Nobody is ready to call it a failure just yet. But network executives have not been shy in expressing frustration with the slow pace of adoption for the concept, which essentially allows subscribers to stream TV channels to any device.

The cable industry has been talking about this concept for four years or more. Cable operators viewed TV Everywhere as an enticement to keep subscribers from cutting the cord — only authenticated cable subscribers would have access to TV Everywhere streams.
By 2013, watching cable channels on iPhones was supposed to be as easy as watching them on big-screen TVs.
It’s not.

TV Everywhere works well with big events, like the London Olympics and NCAA tournament, both of which reported gaudy statistics.

Usage outside of those big live events, however, has remained low, though nobody’s releasing specific statistics. Fewer people than expected are streaming channels like ESPN and CNN to their broadband and mobile devices. Media executives are pointing their fingers at distributors, saying the log-in process — called “authentication” or “verification” — still is way too cumbersome. Comcast subscribers, for example, need to know their Comcast ID to log in to TV Everywhere. How many cable subscribers know their cable ID? I don’t.

“We need to do a better job across the board with authentication and really allow people to have the experience they have at home with other devices,” Fox Sports co-President Randy Freer said at last month’s World Congress of Sports.

Still, Freer and other sports media executives believe in the concept. For the past five years, networks have demanded that TV Everywhere rights be part of all media rights deals they cut with leagues and conferences.

In turn, TV Everywhere is part of networks’ carriage deals with distributors, who believe that controlling online and mobile video streams is the best way to protect their business. That’s where the problems occur. Each distributor has a different authentication process, none of which are easy to navigate. That’s the bottleneck that has to get easier.
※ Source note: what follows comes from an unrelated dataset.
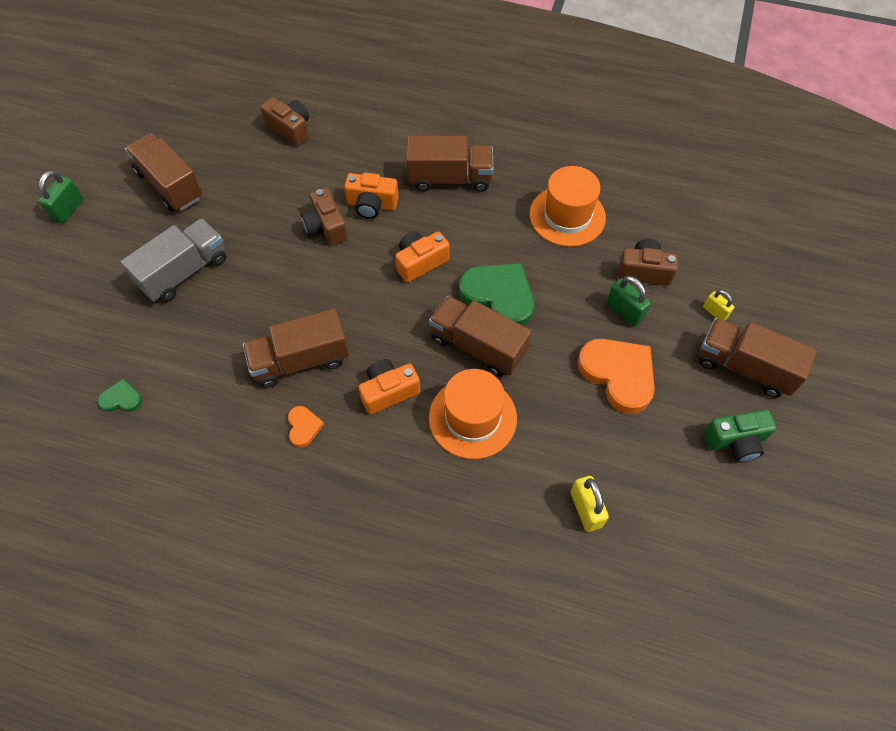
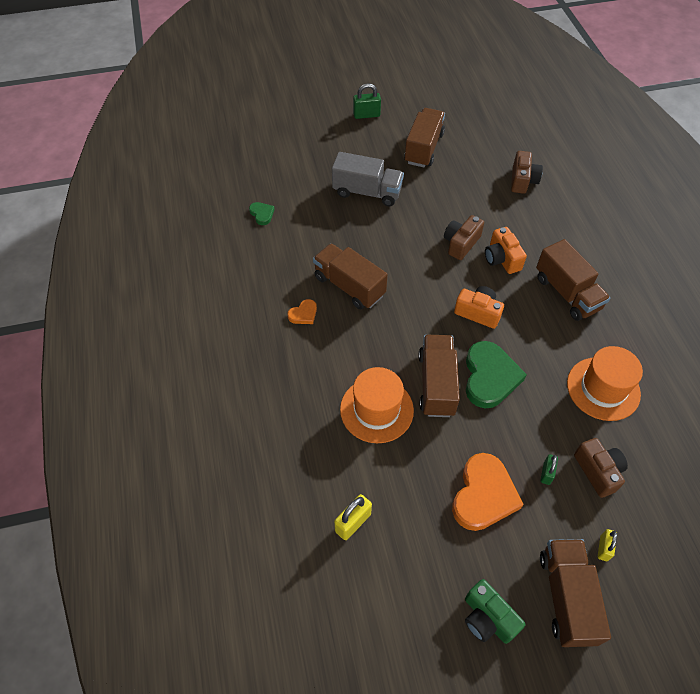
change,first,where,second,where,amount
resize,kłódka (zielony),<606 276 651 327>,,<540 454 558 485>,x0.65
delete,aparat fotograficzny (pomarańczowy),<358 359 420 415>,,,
“The idea of authenticating and getting used to it is going to take some time,” said CBS Sports Chairman Sean McManus at the same event. “The barrier to making it easy and part of your daily routine hasn’t been crossed yet.”

The notion of ubiquitous TV Everywhere adoption always being a few years away takes me back to the mid-1990s, when TV executives talked about interactive TV — the promise of being able to order a pizza from your TV set — as being two years away. That was the problem. For several years, it was always two years away.

I called one of TV Everywhere’s biggest proponents, ESPN’s John Kosner, to ask what makes TV Everywhere different. Kosner, who has run ESPN’s digital business for 10 years, acknowledged that TV Everywhere adoption is moving slowly, something he also blamed on authentication problems. But he continues to preach patience, predicting that TV Everywhere adoption will happen quickly and authentication will be a non-issue in a couple of years.

“It’s hamstrung for the moment by the difficulty of authenticating,” Kosner said. “We’re tied into whoever provides your video subscription. And the process is, at the moment, clunkier than it should be. But it’s getting better.”

Kosner described an authentication process that eventually will become so easy that it won’t be a process at all. It will just happen because the TV Everywhere provider automatically will recognize the user and the device he’s using.

“It’s going to be invisible to you,” Kosner said.

When that occurs, Kosner — and others — are convinced that the popularity of TV Everywhere will explode. As tablets and handheld devices continue to become more powerful, they will become even more of an option for consumers to watch video.

“Ten years from now, fans are just going to think about screens,” Kosner said. “And the screens will be of all different sizes and they’ll have different contexts. And you’ll be able to get personalized feeds in multimedia on the side of your fridge, on your wall, in your pocket, on your watch or on your glasses.”

It’s too early to call TV Everywhere a bust. But if the promise of simpler authentication doesn’t happen quickly, it may become the media industry’s Ford Edsel.